Despite the controversy, in order to adjust to EPA regulations, 2012 and 2013 General Motors model year vehicles could use fuel containing up to 15 percent ethanol, as indicated in the vehicle owners’ manuals. However, GM warned that for model year 2011 or earlier vehicles, they “strongly recommend that GM customers refer to their owners manuals for the proper fuel designation for their vehicles.” Ford Motor Company also stated that all of its 2013 vehicles were E15 compatible, including hybrid electrics and vehicles with EcoBoost engines. Porsches built since 2001 have been approved by the manufacturer to use E15. Beginning in 2014, Volkswagen’s entire lineup became E15 capable. Fiat Chrysler Automobiles made their 2016 lineup of Chrysler, Fiat, Jeep, Dodge and Ram vehicles E15 compatible.
As automakers began to OK E15 for use in their vehicles, did that change to engine oil makeup? Well, an automotive engine oil designed for higher percentages of ethanol in the fuel is not too different from current oils — which are designed for up to 85-percent ethanol, known as “flex fuel.” Because spark-ignited engines need some volatility to burn at low starting temperatures, 15-percent gasoline is needed since ethanol doesn’t have sufficient vapor pressure at, say, -40 F to ignite.

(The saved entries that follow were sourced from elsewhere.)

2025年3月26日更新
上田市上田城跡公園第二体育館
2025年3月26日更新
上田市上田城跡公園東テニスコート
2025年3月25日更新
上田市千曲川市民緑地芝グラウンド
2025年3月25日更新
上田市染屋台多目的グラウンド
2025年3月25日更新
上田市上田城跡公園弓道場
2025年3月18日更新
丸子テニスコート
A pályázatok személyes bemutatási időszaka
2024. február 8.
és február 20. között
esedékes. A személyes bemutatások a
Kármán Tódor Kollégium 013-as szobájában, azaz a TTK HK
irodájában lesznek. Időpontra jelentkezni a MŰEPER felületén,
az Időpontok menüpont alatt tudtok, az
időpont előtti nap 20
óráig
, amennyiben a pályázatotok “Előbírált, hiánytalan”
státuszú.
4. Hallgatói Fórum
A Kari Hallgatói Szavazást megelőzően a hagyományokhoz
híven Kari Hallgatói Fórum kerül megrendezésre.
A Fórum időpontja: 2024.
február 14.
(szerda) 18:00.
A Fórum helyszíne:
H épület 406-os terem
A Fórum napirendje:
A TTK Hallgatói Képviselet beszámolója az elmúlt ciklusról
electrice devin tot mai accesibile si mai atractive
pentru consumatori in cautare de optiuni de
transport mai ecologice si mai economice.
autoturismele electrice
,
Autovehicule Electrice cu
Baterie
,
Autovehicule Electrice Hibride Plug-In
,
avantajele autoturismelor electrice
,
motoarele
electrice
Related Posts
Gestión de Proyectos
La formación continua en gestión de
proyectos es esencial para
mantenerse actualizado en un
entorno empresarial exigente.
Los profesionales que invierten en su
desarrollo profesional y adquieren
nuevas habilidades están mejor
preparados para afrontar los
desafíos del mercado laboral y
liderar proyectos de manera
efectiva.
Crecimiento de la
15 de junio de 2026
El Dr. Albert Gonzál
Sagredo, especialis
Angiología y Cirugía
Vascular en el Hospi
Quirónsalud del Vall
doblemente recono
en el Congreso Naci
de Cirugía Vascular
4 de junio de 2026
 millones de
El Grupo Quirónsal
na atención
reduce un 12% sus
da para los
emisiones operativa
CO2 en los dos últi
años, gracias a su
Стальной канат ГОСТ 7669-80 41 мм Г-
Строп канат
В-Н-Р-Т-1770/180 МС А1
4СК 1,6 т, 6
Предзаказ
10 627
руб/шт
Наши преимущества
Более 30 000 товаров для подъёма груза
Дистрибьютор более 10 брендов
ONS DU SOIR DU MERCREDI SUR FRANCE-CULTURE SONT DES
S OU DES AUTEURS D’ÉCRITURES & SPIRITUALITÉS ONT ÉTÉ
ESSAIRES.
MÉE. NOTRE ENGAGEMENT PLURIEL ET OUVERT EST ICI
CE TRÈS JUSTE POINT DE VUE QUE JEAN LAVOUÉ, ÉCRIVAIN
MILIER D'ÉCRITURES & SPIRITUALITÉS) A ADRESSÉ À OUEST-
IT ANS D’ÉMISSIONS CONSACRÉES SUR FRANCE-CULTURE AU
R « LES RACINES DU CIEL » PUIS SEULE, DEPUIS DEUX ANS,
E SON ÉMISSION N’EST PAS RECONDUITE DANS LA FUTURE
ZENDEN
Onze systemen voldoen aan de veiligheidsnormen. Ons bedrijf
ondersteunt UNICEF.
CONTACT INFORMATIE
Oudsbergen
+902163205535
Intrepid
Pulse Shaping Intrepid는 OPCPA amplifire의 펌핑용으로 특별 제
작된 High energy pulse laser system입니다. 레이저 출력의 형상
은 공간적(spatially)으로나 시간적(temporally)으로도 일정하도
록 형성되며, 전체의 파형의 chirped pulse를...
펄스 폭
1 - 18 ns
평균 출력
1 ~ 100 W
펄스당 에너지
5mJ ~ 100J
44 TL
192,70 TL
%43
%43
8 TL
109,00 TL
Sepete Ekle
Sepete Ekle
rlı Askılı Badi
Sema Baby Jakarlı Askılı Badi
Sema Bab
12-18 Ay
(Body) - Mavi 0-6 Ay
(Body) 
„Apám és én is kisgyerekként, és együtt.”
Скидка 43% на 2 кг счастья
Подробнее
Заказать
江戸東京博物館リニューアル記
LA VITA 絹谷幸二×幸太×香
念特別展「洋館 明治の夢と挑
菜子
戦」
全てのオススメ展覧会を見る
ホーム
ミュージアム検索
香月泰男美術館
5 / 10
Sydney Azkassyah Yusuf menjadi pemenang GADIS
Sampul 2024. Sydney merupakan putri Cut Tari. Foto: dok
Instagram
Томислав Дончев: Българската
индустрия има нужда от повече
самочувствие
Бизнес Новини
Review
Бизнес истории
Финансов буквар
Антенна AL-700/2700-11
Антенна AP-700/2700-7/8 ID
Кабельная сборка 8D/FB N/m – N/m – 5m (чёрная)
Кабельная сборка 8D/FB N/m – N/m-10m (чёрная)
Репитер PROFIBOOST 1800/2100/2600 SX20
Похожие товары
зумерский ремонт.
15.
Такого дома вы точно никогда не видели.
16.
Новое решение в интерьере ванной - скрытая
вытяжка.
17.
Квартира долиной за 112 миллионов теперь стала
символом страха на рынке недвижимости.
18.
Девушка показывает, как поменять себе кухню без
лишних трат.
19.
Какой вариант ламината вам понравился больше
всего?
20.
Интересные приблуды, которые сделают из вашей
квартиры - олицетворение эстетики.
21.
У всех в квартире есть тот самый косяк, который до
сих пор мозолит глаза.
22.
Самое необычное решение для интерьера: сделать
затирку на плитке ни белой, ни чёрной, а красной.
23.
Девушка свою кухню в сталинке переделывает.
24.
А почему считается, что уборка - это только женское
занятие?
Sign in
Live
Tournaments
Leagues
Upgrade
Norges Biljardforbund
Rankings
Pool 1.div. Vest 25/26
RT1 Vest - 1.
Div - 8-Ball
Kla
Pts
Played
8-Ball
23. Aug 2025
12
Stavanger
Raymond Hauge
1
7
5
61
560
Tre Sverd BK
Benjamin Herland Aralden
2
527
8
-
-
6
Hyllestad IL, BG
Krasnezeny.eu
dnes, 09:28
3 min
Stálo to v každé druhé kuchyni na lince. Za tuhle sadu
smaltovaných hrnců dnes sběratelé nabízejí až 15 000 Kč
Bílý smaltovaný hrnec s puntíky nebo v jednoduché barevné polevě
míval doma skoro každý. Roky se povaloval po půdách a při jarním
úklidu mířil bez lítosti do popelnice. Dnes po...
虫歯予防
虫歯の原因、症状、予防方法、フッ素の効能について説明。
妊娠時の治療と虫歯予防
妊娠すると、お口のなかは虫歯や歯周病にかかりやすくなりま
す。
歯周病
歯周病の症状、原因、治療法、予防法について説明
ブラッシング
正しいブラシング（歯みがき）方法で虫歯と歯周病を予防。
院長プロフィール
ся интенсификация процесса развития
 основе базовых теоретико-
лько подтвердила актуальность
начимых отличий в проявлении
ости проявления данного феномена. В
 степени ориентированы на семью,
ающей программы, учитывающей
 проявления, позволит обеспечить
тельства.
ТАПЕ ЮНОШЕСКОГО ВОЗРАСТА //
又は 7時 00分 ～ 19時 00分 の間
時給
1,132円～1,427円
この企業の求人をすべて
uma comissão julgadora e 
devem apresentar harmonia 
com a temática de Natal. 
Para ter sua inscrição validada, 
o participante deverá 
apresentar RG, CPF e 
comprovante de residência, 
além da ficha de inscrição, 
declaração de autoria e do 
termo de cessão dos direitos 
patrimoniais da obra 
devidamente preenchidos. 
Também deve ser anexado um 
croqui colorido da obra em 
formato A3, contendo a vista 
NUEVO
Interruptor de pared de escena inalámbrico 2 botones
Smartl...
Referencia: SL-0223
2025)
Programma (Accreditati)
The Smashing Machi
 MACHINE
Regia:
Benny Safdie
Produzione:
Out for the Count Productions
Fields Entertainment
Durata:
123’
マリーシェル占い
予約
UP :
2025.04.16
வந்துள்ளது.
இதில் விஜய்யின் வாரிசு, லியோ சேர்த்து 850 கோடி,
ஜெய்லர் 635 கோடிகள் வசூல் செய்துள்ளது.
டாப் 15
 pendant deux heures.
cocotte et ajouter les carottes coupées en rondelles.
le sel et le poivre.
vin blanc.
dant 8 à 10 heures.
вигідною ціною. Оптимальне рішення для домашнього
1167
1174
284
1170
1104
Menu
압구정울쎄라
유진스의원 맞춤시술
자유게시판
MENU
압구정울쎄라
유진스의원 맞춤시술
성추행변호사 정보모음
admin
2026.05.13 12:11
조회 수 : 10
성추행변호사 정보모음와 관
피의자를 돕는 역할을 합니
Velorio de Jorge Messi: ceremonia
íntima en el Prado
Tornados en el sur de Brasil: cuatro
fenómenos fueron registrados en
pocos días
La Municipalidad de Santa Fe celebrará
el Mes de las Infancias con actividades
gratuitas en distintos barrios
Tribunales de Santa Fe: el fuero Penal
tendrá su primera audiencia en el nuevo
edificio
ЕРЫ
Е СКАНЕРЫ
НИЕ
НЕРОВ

Ethanol does have some baggage. First, it does not have as much energy per pound as gasoline. In fact, the number is about 33-percent less, which translates into reduced fuel economy. At 10-percent of the blend, that doesn’t amount to much more than 1 mpg fuel economy loss, but the gains in emissions make it a reasonable deal.
However, at 15-percent, ethanol becomes more of a problem. One study done by the Royal Society of Chemistry shows the adverse effects on wear when synthetic engine oils are diluted with various levels of ethanol/gasoline blends. In addition, the problem isn’t related solely to automobiles. Other gasoline-fueled engines, such as lawn mowers, leaf blowers and outboard engines, show adverse effects to fuel systems and wear. There are also concerns, especially with two-cycle engines related to pre-mixes. Concerns about system compatibility (fuel lines, seals and gaskets to name a few), as well as ethanol’s facility for picking up water are more serious. As a result, none of the builders of these engines recommend using 15-percent ethanol blends. Of course, with flex fuel there is an energy penalty of about 20 percent, and there is a greater concern about seals and water absorption to worry about, as well.
So where does this leave us with regard to E15? The bottom line is that as shop operators, we need to be very concerned and cautious about lube recommendations. Engine oils are designed for the current marketplace, which is really E10. Surprisingly, there are no standard engine tests that are used to confirm engine oil performance that are run using an E10 fuel blend. Whether or not this is meaningful is unknown. Certainly field tests, if nothing else, have been run to confirm no harm. Caution should be the key word for any shop operator.